In a previous post we already wrote about our experiences with structure tagging and described the tools that go with it. But for most users (e.g. in edition projects) enriching texts with additional content information is even more important. To add tags to a transcription you can use the tagging tools in the tab “Metadata”/”Textual” in Transkribus.

Here you can see the available tags as well as those that have already been applied to the text of the page. With the Customize button you can create your own tags or add shortcuts to existing tags, just like with structure tagging. The shortcuts allow for easier and faster tagging in the transcript. If you want to do without shortcuts, you have to mark the respective words in the text (not in the image) and select the desired tag with a right click. Of course a word can be tagged several times.

These tags should not be confused with the so-called TextStyles (for example, crossed out or superscript words). They are not accessible below the tags but via the toolbar at the bottom of the text window.

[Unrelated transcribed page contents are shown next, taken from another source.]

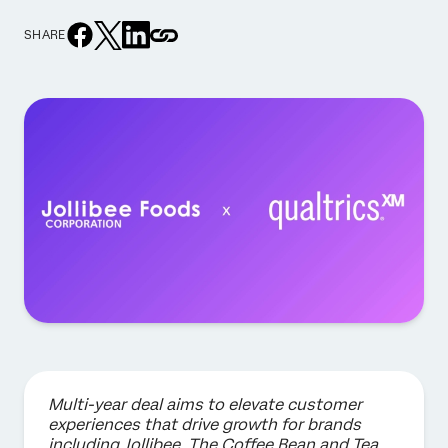
SHARE
Multi-year deal aims to elevate customer
experiences that drive growth for brands
including Jollibee, The Coffee Bean and Tea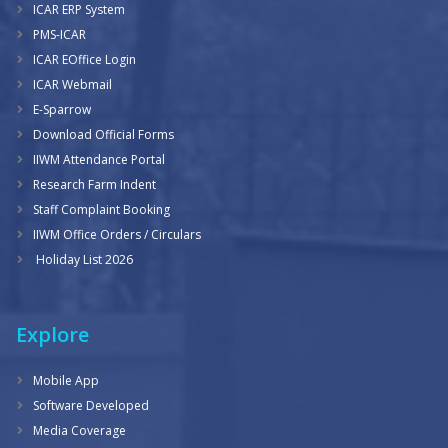
ICAR ERP System
PMS-ICAR
ICAR EOffice Login
ICAR Webmail
E-Sparrow
Download Official Forms
IIWM Attendance Portal
Research Farm Indent
Staff Complaint Booking
IIWM Office Orders / Circulars
Holiday List 2026
Explore
Mobile App
Software Developed
Media Coverage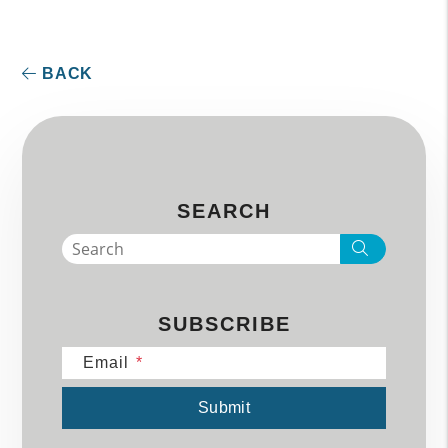
BACK
SEARCH
Search
SUBSCRIBE
Email
Submit
Submit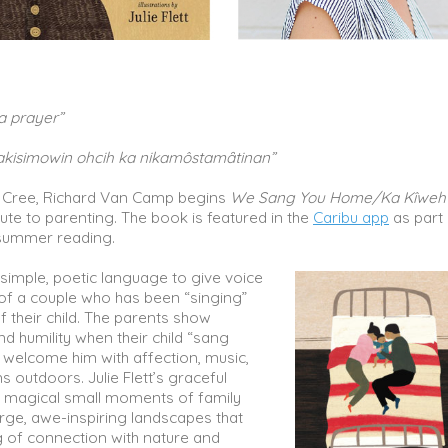
a prayer”
akisimowin ohcih ka nikamôstamȃtinan”
ns Cree, Richard Van Camp begins
We Sang You Home/Ka Kîweh
bute to parenting. The book is featured in the
Caribu app
as part 
ummer reading.
simple, poetic language to give voice
 of a couple who has been “singing”
of their child. The parents show
d humility when their child “sang
 welcome him with affection, music,
s outdoors. Julie Flett’s graceful
ix magical small moments of family
arge, awe-inspiring landscapes that
g of connection with nature and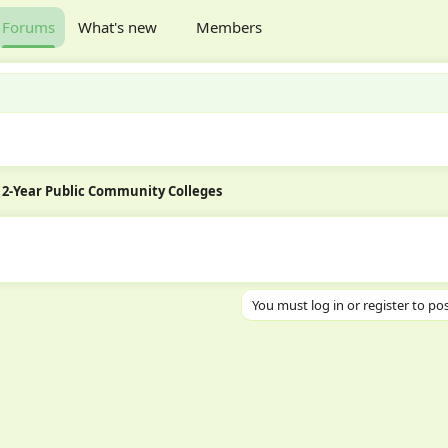
Forums
What's new
Members
2-Year Public Community Colleges
You must log in or register to pos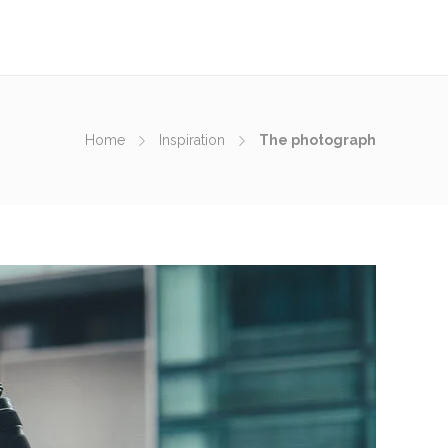
Home
Inspiration
The photograph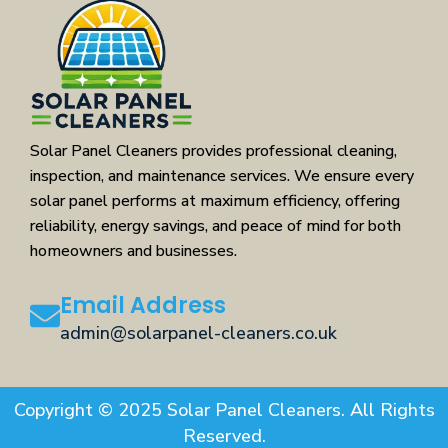
Solar Panel Cleaners provides professional cleaning,
inspection, and maintenance services. We ensure every
solar panel performs at maximum efficiency, offering
reliability, energy savings, and peace of mind for both
homeowners and businesses.
Email Address
admin@solarpanel-cleaners.co.uk
Copyright © 2025 Solar Panel Cleaners. All Rights
Reserved.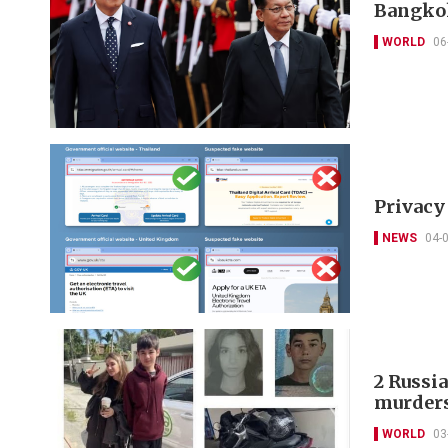
Bangko
WORLD
06
Privacy
NEWS
04-
2 Russia
murder
WORLD
03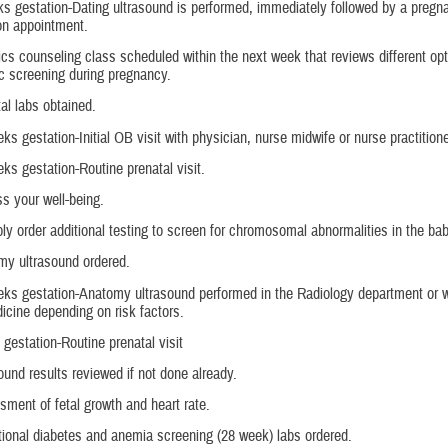
s gestation-Dating ultrasound is performed, immediately followed by a pregn
ion appointment.
cs counseling class scheduled within the next week that reviews different opt
c screening during pregnancy.
al labs obtained.
ks gestation-Initial OB visit with physician, nurse midwife or nurse practitione
ks gestation-Routine prenatal visit.
s your well-being.
ly order additional testing to screen for chromosomal abnormalities in the bab
my ultrasound ordered.
ks gestation-Anatomy ultrasound performed in the Radiology department or w
icine depending on risk factors.
gestation-Routine prenatal visit
ound results reviewed if not done already.
ment of fetal growth and heart rate.
ional diabetes and anemia screening (28 week) labs ordered.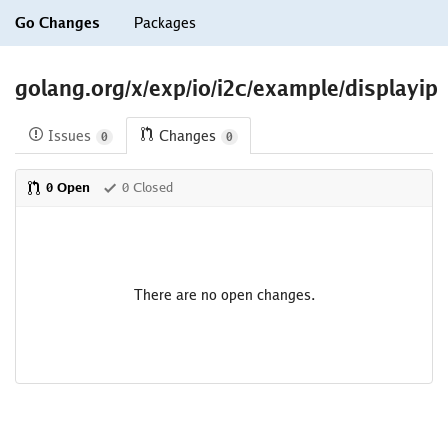
Go Changes
Packages
golang.org/x/exp/io/i2c/example/displayip
Issues
Changes
0
0
0 Open
0 Closed
There are no open changes.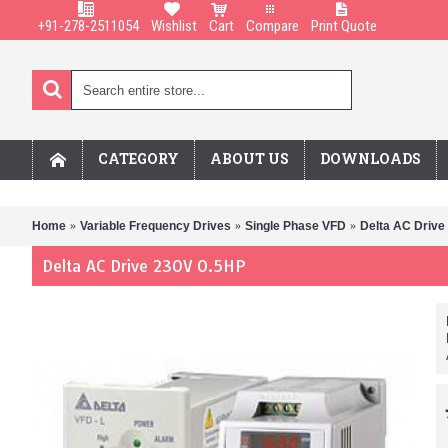
+91-278-2511054
Wishlist
Cart
Compare
Print Quote
CATEGORY
ABOUT US
DOWNLOADS
Home
Variable Frequency Drives
Single Phase VFD
Delta AC Drive
Delta AC Drive 230V 0.5HP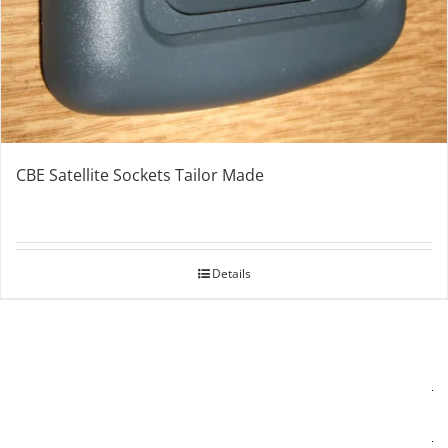
CBE Satellite Sockets Tailor Made
Details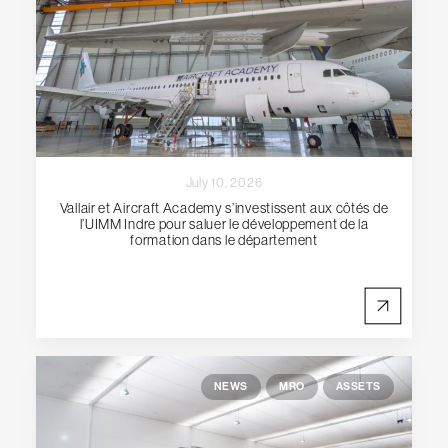
July 10, 2026
Vallair et Aircraft Academy s’investissent aux côtés de
l’UIMM Indre pour saluer le développement de la
formation dans le département
NEWS
MRO
ASSETS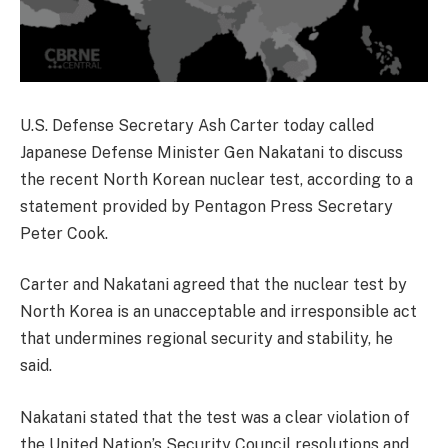
U.S. Defense Secretary Ash Carter today called
Japanese Defense Minister Gen Nakatani to discuss
the recent North Korean nuclear test, according to a
statement provided by Pentagon Press Secretary
Peter Cook.
Carter and Nakatani agreed that the nuclear test by
North Korea is an unacceptable and irresponsible act
that undermines regional security and stability, he
said.
Nakatani stated that the test was a clear violation of
the United Nation’s Security Council resolutions and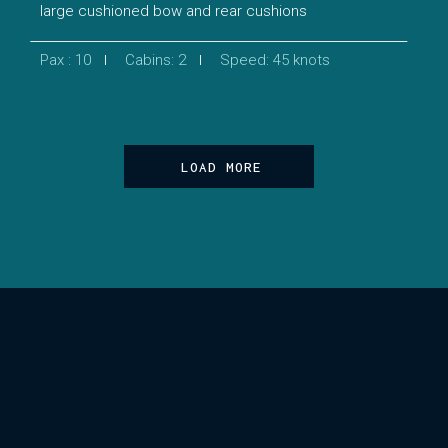
large cushioned bow and rear cushions
Pax : 10
Cabins: 2
Speed: 45 knots
LOAD MORE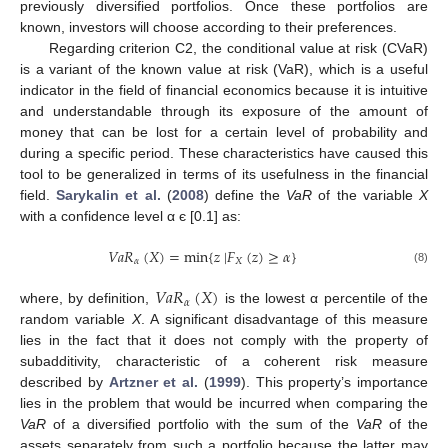
previously diversified portfolios. Once these portfolios are
known, investors will choose according to their preferences.
Regarding criterion C2, the conditional value at risk (CVaR)
is a variant of the known value at risk (VaR), which is a useful
indicator in the field of financial economics because it is intuitive
and understandable through its exposure of the amount of
money that can be lost for a certain level of probability and
during a specific period. These characteristics have caused this
tool to be generalized in terms of its usefulness in the financial
field.
Sarykalin et al.
(
2008
) define the
VaR
of the variable
X
with a confidence level α є [0.1] as:
𝑉
𝑎
𝑅
(
𝑋
)
=
min
{
𝑧
|
𝐹
(
𝑧
)
≥
𝛼
}
𝛼
𝑋
(8)
𝑉
𝑎
𝑅
(
𝑋
)
𝛼
where, by definition,
is the lowest α percentile of the
random variable
X
. A significant disadvantage of this measure
lies in the fact that it does not comply with the property of
subadditivity, characteristic of a coherent risk measure
described by
Artzner et al.
(
1999
). This property’s importance
lies in the problem that would be incurred when comparing the
VaR
of a diversified portfolio with the sum of the
VaR
of the
assets separately from such a portfolio because the latter may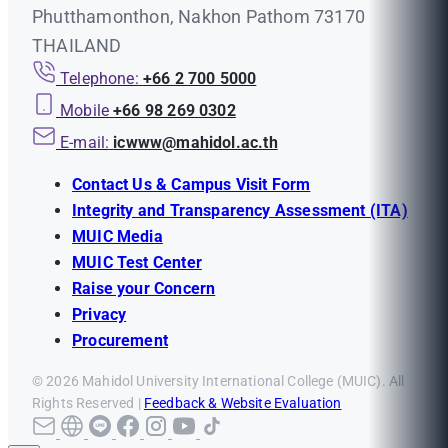
Phutthamonthon, Nakhon Pathom 73170
THAILAND
Telephone:
+66 2 700 5000
Mobile
+66 98 269 0302
E-mail:
icwww@mahidol.ac.th
Contact Us & Campus Visit Form
Integrity and Transparency Assessment (ITA)
MUIC Media
MUIC Test Center
Raise your Concern
Privacy
Procurement
© 2026 Mahidol University International College (MUIC). All
Rights Reserved |
Feedback & Website Evaluation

Posted by Dirk Alvermann on

Tagging: what for? – when and why tagging makes sense

Tagging allows – in addition to content indexing by HTR – systematic indexing of the text by the later user. In contrast to an HTR model that does its work independently, tagging has to be done mostly by hand, which means that it requires a lot of effort. Therefore, a realistic effort analysis should be carried out before developing far-reaching plans regarding tagging.

Due to the amount of material processed in our project, we primarily use tagging where it helps us in the practical work on the text. This is the case with structure tagging, where the layout analysis is improved with the help of the tagging and the P2PaLA developed from it, and then of course also with the tagging of textstyles in case of deletions and blackening. This is where tagging is basically used “area-wide” by us. A fixed component of our transcription rules is also the use of the “unclear” tag for passages that cannot be read correctly by the transcriber. In this case, the tag is used more for internal team communication.

For the systematic preparation of texts for which an HTR has already been performed, we are experimenting with the “person” and “place” tags in order to offer systematic indexing, at least in this limited form.